[llvm-dev] Having trouble getting started on writing a WDC 65816 backend

Jay K via llvm-dev llvm-dev at lists.llvm.org
Mon Jul 15 00:13:17 PDT 2019


>> As I recall the big one is that LLVM isn't well adapted to instruction
>> sets without fungible registers.

>What does this mean exactly? How does the WDC 65816 not have fungible registers, while other processors do?

>> One idea is to use some of bank 0 as
>> a source of registers, maybe with a custom pass to promote things to
>> real registers where possible after the fact.

>How would I end up doing this? Do you mean bank 0 of the actual SNES ROM?

Probably meant page 0, from a 6502 nomenclature, or "direct page" in 65816.

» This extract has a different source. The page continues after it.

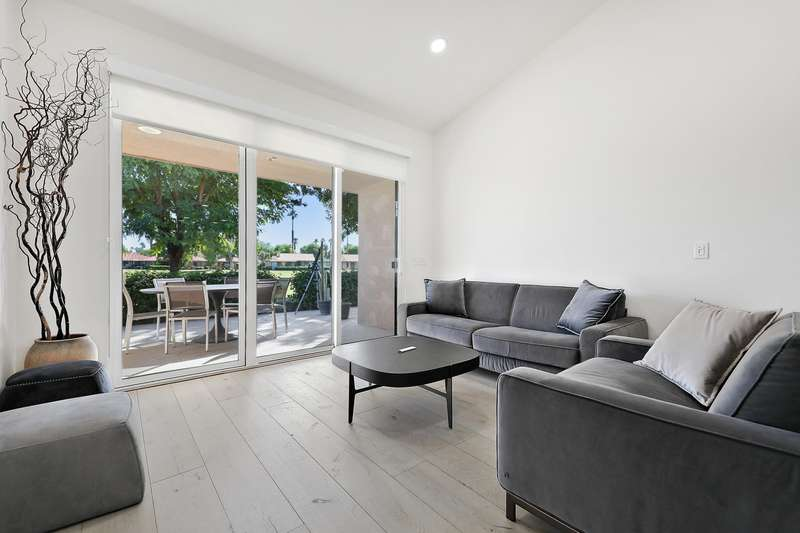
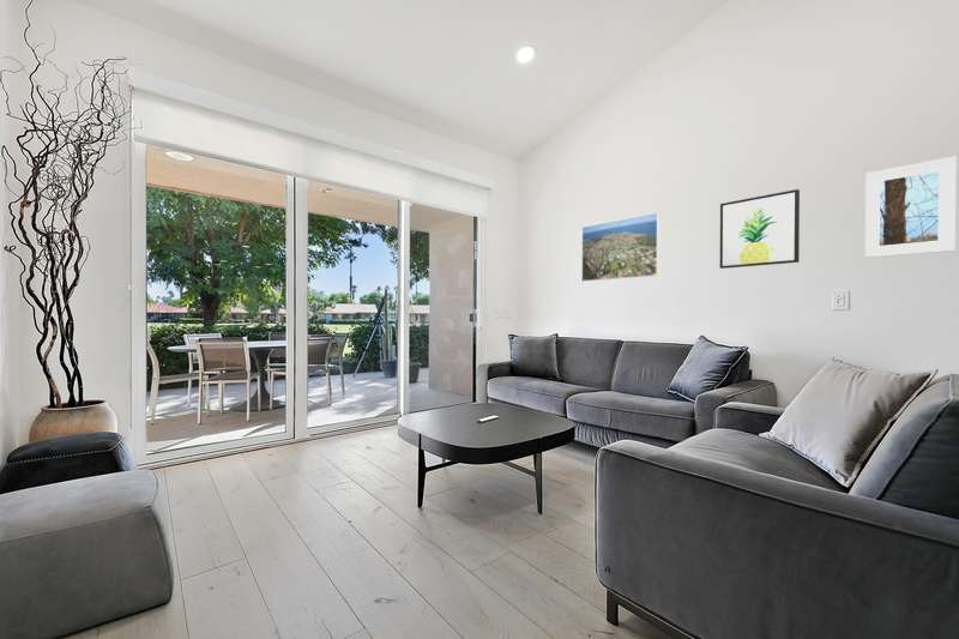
+ wall art [719,188,801,270]
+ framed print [580,211,661,283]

Ah, so the 6502 and 65816.
 ​
 ​
As I recall...​
 ​
These processors have one general purpose​ register "accumulator" and two limited-use index registers "x" and "y".​

So basically no registers. ​
 ​
Therefore there is a reported style of​ programming the 6502 where the first 256​
bytes of memory -- "page 0" --​ are used as general purpose registers instead.​
 ​
 ​
The stack pointer "S" btw is an 8 bit register,​ implicitly referencing the second 256 bytes​
of memory -- "page 1".​ And silently wrapping around.​
 ​
 ​
Instructions referencing page 0 are smaller and​ faster than instructions referencing the rest of the 16bit​ address space.​
 ​
 ​
The 65816 is slightly less bad.​ It has a 24 bit address space (24 MB).​
​​
It's stack pointer is widened to 16 bits, referencing​ anywhere in the first 64K.​
 ​
 ​
It also renames "page 0" to be "direct page",​ based via a new 16 bit "direct page" "D" register.​
​
 ​
If you assume a pushy/poppy ABI (like NT/x86,​ unlike NT/amd64), then these two registers combine​ to give you a semblance of a modern call sequence.​
D is like ebp.
 ​
  ​
When it was said "bank 0" it was probably meant "page 0".​
Though 64K in 65816 might be a "bank" and the first​ 64K "bank 0".​
​

There is also a bank "K" register that implies the high​ 8 bits of most 16bit addresses (unless S- or D-relative).​
 ​
​
I'm still not sure what you'd do with this.​
I guess you can try picking a small number of general​
purpose registers. No more than 8, since x86 does "ok" with that.​
Model them as all volatile.​
Store them all on the direct page.
 ​
 ​
?​
 ​
​
Despite their historical high usefuless and that I programmed​ and used both of these, they are difficult for me to imagine using​
today.​
​
​
For the morbidly curious: The compare instruction only yields​ status bits useful for a conditional compare if the inputs​
are considered unsigned. To do a "compare" of signed integers,​ requires a destructive subtract. (but if accumulator does not count
as a register, maybe you have not destroyed anything..)
​
​
The interrupt enable/disable flag has a reversed meaning​ but same instruction mnemonics compared to x86.​
So people write the code backwards.​ sei/cli, but interrupt flag enabling vs. inhibiting interrupts. ​
​
​
There is no add without carry instruction.​ You have to clear carry first, like always (unless​ doing multi-precision math).​
​

The subtract/borrow meaning I believe is also same mnemonic ​ but reversed meaning from x86.​
You set carry before sbc, or such.​
It made sense to me at the time based on elementary school math at least.